§ **The task**: Word for word and without images, transcribe all of the records.

§ **Provided records**:

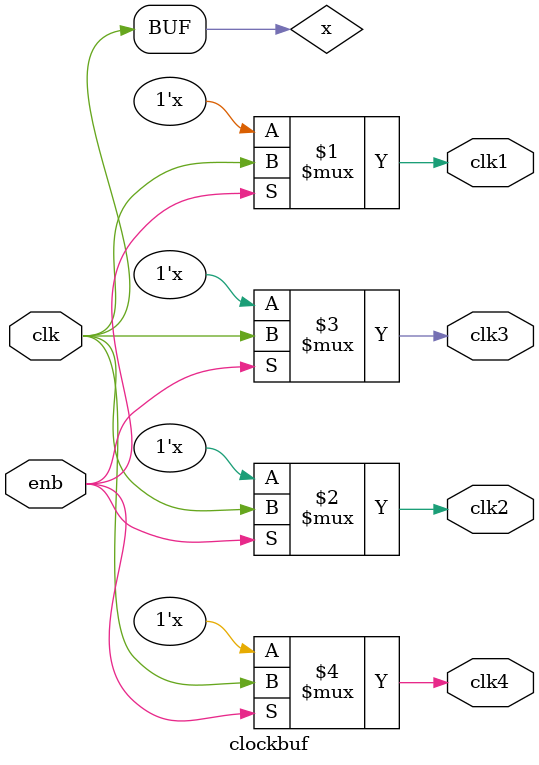
<source format=v>
module clockbuf(input clk,enb,output clk1,clk2,clk3,clk4);
wire x;
buf(x,clk);
bufif1(clk1,x,enb);
bufif1(clk2,x,enb);
bufif1(clk3,x,enb);
bufif1(clk4,x,enb);
endmodule
</source>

§ **Solution for this exercise**:
<source format=v>
module clockbuf(input clk,enb,output clk1,clk2,clk3,clk4);
wire x;
buf(x,clk);
bufif1(clk1,x,enb);
bufif1(clk2,x,enb);
bufif1(clk3,x,enb);
bufif1(clk4,x,enb);
endmodule
</source>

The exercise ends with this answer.